Juanita Shirley Mariea Higgenbotham Jones (Courtesy Photo)

Shirley Higgenbotham Jones, 90, passed away peacefully in her sleep on September 28, 2019, in Los Angeles, Calif.

Juanita Shirley Mariea Higgenbotham Jones was born November 1, 1928 in New Orleans, Louisiana.  Shirley spent the majority of her early childhood with her grandmother, Alice Newman, since her mother, Beatrice Higgenbotham, taught in rural areas and was home only on weekends.  Shirley’s mother was a home economics teacher, who successfully organized rural communities composed primarily of sharecroppers, to improve schoolhouse conditions.

Because Shirley’s mother wanted her to have access to a better school environment, Shirley, her mother, and grandmother moved to the Watts area in Los Angeles when she was a young girl.  In 1953, she graduated from Los Angeles State College with a B.A. in Education.  She went on to do graduate study in speech therapy at the University of Southern California.  Shirley obtained a Doctorate in Psychology, was a licensed marriage and family therapist, and had a Certification in Psychodrama.

Additionally, Shirley participated in local “Negro Theatre” groups, was featured in films, and created and starred in her own local television program called “Miss Jones’s Playschool.”  Her dream was to become an actress and a doctor, and she achieved both.

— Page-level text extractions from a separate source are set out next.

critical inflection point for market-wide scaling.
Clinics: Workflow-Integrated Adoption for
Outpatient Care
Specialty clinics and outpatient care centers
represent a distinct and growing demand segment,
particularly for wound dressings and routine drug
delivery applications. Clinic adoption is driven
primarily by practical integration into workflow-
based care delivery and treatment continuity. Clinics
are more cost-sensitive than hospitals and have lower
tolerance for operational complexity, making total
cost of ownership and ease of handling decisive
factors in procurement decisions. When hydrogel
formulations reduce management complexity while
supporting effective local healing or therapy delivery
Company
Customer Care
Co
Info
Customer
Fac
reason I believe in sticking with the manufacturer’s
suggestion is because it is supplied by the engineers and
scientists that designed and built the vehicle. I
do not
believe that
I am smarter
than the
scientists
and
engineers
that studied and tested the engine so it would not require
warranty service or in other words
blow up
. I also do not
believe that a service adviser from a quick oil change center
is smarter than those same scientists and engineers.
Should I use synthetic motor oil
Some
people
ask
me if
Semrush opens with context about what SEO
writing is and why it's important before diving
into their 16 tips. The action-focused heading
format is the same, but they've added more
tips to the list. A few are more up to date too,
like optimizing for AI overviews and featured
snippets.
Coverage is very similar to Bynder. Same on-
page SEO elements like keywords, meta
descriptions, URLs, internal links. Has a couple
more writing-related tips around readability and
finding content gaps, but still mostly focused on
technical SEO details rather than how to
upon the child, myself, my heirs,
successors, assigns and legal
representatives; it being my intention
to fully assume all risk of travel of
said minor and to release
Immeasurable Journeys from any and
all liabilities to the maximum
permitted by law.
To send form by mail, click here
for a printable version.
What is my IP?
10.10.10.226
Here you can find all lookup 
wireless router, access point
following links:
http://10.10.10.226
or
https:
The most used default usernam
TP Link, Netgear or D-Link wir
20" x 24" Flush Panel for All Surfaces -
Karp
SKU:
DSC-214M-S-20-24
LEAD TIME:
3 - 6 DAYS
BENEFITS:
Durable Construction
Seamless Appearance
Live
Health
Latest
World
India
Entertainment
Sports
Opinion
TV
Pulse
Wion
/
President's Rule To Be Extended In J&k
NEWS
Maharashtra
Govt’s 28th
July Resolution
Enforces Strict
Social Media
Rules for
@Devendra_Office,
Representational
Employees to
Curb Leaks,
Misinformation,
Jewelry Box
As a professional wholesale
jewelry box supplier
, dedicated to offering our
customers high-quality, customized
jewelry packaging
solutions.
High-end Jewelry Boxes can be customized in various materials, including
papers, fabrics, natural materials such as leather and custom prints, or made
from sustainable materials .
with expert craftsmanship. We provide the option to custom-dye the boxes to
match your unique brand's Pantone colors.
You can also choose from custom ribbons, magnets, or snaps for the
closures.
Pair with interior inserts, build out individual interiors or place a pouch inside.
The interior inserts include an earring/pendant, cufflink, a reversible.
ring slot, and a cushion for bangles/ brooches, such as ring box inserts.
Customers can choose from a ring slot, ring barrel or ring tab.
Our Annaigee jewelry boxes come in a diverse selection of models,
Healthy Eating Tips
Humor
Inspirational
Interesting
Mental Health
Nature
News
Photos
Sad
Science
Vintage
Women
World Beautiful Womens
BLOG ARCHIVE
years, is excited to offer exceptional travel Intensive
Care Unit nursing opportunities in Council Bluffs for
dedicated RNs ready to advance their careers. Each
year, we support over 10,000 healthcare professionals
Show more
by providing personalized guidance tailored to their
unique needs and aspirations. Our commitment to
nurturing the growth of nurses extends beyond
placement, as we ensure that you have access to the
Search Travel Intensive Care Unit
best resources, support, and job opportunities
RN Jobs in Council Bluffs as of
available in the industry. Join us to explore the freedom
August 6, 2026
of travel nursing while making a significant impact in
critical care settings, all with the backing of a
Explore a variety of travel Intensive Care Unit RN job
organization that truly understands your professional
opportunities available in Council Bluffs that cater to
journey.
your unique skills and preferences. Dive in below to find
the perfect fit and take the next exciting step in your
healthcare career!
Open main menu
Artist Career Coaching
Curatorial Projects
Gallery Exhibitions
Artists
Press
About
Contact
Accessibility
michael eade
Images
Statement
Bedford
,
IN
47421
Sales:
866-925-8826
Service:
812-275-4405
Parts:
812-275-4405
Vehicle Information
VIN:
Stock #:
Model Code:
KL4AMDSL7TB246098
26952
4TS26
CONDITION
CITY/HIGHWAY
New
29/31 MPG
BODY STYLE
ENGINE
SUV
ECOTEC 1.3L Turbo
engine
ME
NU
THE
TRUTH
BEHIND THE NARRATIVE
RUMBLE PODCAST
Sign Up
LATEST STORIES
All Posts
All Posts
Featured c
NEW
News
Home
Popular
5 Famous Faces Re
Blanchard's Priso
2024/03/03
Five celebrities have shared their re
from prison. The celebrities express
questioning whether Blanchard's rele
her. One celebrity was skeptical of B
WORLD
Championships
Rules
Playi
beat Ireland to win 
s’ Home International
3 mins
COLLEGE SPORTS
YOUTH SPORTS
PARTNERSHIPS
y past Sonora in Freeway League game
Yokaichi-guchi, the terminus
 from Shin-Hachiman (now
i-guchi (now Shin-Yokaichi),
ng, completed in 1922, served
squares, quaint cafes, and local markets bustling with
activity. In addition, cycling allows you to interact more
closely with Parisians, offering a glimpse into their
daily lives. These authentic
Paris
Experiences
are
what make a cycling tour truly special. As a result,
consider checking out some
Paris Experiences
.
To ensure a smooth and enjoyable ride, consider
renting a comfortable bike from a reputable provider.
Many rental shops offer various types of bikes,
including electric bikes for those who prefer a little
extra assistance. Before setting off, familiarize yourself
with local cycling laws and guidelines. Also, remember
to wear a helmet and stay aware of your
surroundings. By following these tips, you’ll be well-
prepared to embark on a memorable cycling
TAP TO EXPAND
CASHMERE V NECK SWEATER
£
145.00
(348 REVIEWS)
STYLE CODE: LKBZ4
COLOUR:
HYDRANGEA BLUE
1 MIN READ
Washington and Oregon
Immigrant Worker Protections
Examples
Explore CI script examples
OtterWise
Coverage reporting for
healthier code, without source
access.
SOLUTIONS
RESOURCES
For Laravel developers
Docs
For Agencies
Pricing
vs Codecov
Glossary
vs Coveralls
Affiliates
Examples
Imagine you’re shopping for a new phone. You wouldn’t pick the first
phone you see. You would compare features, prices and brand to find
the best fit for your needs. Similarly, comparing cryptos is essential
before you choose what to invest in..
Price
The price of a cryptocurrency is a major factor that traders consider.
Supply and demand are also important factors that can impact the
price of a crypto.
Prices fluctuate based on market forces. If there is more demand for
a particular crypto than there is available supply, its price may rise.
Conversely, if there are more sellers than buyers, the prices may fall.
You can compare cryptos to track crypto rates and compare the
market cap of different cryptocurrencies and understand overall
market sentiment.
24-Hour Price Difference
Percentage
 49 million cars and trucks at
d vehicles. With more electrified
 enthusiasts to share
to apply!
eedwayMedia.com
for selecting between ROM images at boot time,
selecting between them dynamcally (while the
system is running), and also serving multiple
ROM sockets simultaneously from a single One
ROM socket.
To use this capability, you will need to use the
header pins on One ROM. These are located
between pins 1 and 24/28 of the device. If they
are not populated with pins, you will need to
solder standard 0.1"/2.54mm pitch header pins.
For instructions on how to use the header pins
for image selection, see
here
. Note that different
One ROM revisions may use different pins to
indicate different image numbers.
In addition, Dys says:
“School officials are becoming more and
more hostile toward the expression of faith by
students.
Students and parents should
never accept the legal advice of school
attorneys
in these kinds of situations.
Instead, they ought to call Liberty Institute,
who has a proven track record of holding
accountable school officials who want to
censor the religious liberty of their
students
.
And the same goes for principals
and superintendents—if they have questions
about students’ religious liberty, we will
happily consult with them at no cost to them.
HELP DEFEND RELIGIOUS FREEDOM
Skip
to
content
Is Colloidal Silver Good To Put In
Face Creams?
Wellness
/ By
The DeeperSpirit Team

Following in her mother’s footsteps, Shirley began what would be a long committed career focused on children, child development, and families as a teacher with the Los Angeles City Unified School District.  She taught third grade students in the Watts-Compton area for over two decades before becoming a pioneer and a visionary in the Head Start movement.

When the Head Start program began in 1965, Shirley was appointed to set up the first ten sites in Los Angeles.  By 1968, increasingly aware of the special needs of their community, Shirley, and her husband James L. Jones, a psychiatrist, founded the Kedren Community Mental Health Center in the Watts-Compton area of Los Angeles.  The center was named after their daughter Kedren.  Today, Kedren Community Center has grown exponentially.  It provides a full range of psychological services, including group and individual therapy for children and adults, and programs in community psychology.  Shirley also took in and raised many foster children.  Their lives and hers were forever bettered by the time they spent together.

Shirley practiced Buddhism side by side with her daughters: Shawn, Kedren, and Marne. She will continue to be adored by them, and beloved by her sons-in-law, Vaughn Clarke, Peter Werner, and Kurt Boulware. –Shirley reveled in the fact that she, ”…had all girls and they had all boys …”  Her wisdom, fierceness, compassion, joy, strength, love of the arts (especially music), are an inspiration to and have enriched the lives of her grandchildren: Austin and Jordan Clarke, James Werner, and Jason Boulware, her step-grandchildren, their friends and her own. She loved them all so much and always wanted them to get the best she had to offer.  She succeeded.

The details of her remembrance celebration will be announced in the coming months.  In the interim, in lieu of flowers, please donate to your local Head Start program or to the Alzheimer’s Association in her honor.